If we talk about similarities between pieces, I would distinguish between two different aspects.
From a purely musical perspective, meaning harmony and melody, it is actually more likely for similarities to emerge over time rather than within the same period. When you develop a certain awareness in your musical language, it naturally creates a kind of continuity, almost like a diary of melodic and harmonic ideas that evolves over the years.
On the other hand, pieces written within the same timeframe may resemble each other more from a sound design perspective. For example, if you are exploring a particular instrument, a specific synthesizer, a new effect, or even a certain way of miking the piano, these elements can shape the sonic identity of multiple pieces. Even choices like register or tonality can be influenced by those explorations.
So, if there is a form of resemblance within the same period, it is more likely to emerge from the sound and the tools being used, rather than from the underlying musical writing itself.
The release opens with a piece called “Repetition,” which called to mind a sentence by Ryoko Sekiguchi: “Time doesn’t pass, it returns.” How do you see that yourself – and how do you use repetition and variation in your work?
I see repetition as a beautiful form of communication, where the reiteration of an idea actually allows that idea to emerge more clearly.
The presence of a pattern becomes almost a kind of subtle game with rationality, with perception, with the listener’s intelligence. It invites a process of recognition, almost like solving a riddle.
This is what I find particularly compelling about minimalism. An idea is explored, listened to, gradually exhausted, then transformed, and the cycle begins again.
Since one part of the project seems to have been to use music to capture specific moments in time – how do you see the relationship between the moment and the music created in it?

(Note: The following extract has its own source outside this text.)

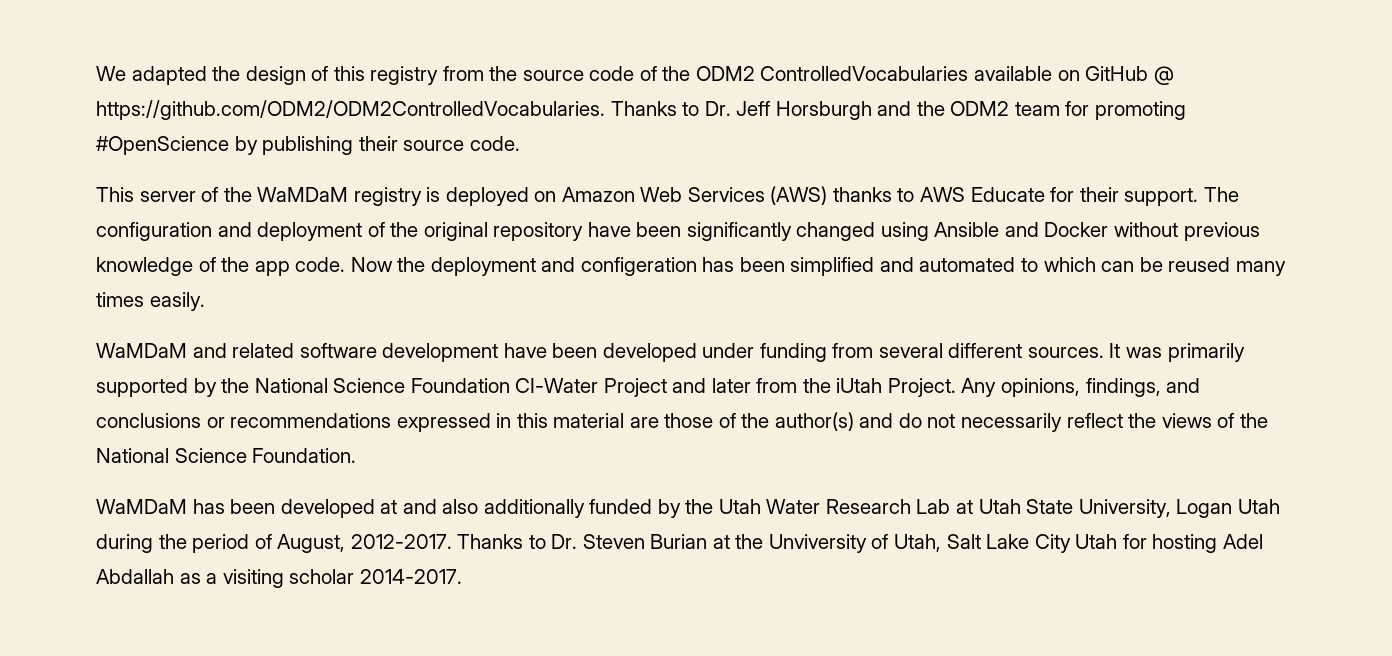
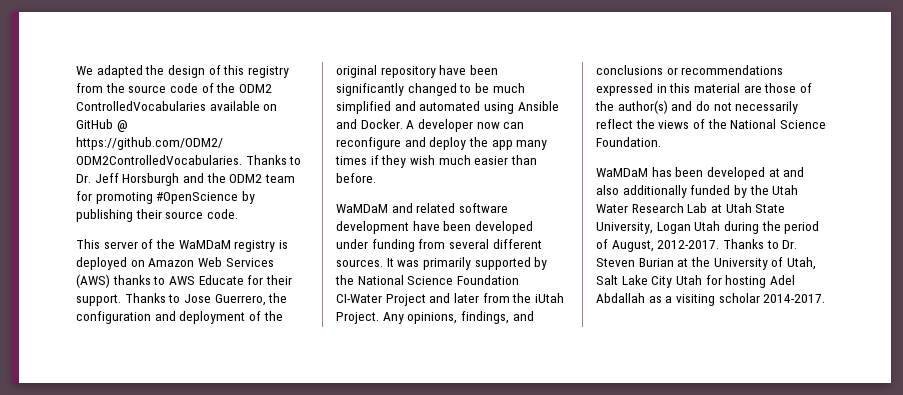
[1203,187,1239,202] The -> [124,293,288,306] Thanks to Jose Guerrero, the
[880,222,1260,241] [96,257,1286,276] [96,292,205,311] using Ansible and Docker without previous knowledge of the app code. Now the deployment and configeration has been simplified and automated to which can be reused many times easily. -> [459,83,525,93] [336,101,559,114] [336,119,525,132] [336,137,548,150] [335,155,537,168] [336,173,376,183] to be much simplified and automated using Ansible and Docker. A developer now can reconfigure and deploy the app many times if they wish much easier than before.
[768,534,867,553] Unviversity -> [713,258,768,270] University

Quite often, sad music gets written in happy times of an artist's life and vice versa, so it seems like a complex relationship.
I agree that it is a complex relationship, and I would even extend it beyond the idea of writing sad music in happy times, or happy music in sad ones, as a way of balancing or compensating.
For me, it also involves the relationship with instruments. My work moves between acoustic instruments, like the piano, and more electronic forms of production, and I often experience this dialogue between emotional states and sound through them.
For instance, I might be drawn to more experimental electronic instruments during a more rational phase, while in a more instinctive or emotional moment I might turn to something structurally more defined, like the piano. In this sense, the contrast or interplay between different emotional states becomes symbiotic with the choice of instruments.
So yes, I would definitely describe this relationship as complex, but also deeply fascinating.